▶ _ASSIGNED TASK_:
What lines below include the string "岐阜垂井線"? Pick them out and copy them.
----
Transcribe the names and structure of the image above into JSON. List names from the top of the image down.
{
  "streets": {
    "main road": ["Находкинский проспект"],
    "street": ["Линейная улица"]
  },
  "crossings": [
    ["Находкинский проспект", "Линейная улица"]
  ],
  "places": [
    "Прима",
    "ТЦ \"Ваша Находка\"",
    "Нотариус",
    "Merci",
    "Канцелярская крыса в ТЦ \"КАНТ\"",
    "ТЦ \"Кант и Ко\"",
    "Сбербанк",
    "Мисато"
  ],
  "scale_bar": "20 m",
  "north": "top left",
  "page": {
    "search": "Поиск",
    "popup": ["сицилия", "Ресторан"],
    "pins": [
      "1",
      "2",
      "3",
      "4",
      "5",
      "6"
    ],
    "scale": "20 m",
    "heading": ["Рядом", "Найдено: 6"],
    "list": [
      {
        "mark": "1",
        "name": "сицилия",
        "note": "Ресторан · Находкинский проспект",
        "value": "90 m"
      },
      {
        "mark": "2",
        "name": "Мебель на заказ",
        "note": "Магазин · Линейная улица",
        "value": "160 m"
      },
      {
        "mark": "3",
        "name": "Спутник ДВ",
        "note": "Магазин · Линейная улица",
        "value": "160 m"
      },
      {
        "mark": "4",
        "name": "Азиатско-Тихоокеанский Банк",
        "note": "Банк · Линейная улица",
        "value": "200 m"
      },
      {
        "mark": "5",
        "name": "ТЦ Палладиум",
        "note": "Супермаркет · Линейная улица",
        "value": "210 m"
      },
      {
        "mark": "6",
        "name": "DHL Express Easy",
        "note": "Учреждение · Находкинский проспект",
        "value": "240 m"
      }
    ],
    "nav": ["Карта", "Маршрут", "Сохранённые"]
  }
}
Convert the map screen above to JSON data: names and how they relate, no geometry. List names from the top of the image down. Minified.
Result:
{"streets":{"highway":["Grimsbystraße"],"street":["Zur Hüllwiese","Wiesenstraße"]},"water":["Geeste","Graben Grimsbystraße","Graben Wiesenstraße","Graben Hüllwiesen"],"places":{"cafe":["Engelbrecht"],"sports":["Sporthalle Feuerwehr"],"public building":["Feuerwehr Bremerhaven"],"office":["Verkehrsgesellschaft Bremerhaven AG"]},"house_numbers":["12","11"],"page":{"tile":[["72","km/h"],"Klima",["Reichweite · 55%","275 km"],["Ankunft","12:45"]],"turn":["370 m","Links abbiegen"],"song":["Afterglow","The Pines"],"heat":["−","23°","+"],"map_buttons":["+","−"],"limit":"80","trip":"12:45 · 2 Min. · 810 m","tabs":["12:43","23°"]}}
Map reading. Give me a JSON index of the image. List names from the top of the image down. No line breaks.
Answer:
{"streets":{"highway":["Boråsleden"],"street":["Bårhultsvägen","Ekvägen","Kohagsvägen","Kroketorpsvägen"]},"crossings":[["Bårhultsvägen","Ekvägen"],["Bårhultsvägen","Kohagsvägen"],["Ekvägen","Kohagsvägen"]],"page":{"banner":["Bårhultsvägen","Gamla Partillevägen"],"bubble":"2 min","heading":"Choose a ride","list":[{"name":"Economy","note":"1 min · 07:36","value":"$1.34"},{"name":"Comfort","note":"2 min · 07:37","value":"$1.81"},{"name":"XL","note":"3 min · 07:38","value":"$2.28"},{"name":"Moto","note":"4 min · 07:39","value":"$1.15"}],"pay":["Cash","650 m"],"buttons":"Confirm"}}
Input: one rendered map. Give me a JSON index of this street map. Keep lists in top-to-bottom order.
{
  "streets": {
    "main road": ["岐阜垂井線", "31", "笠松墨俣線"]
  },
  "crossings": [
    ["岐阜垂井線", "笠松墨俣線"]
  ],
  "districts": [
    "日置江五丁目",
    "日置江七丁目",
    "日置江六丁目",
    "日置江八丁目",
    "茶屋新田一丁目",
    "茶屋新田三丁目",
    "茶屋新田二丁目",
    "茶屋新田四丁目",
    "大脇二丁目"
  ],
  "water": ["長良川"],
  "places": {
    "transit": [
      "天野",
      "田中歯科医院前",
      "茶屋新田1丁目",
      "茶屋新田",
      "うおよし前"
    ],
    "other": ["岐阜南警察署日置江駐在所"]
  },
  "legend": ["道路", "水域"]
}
----
▶ _SOLUTION FOR THIS EXERCISE_:
    "main road": ["岐阜垂井線", "31", "笠松墨俣線"]
    ["岐阜垂井線", "笠松墨俣線"]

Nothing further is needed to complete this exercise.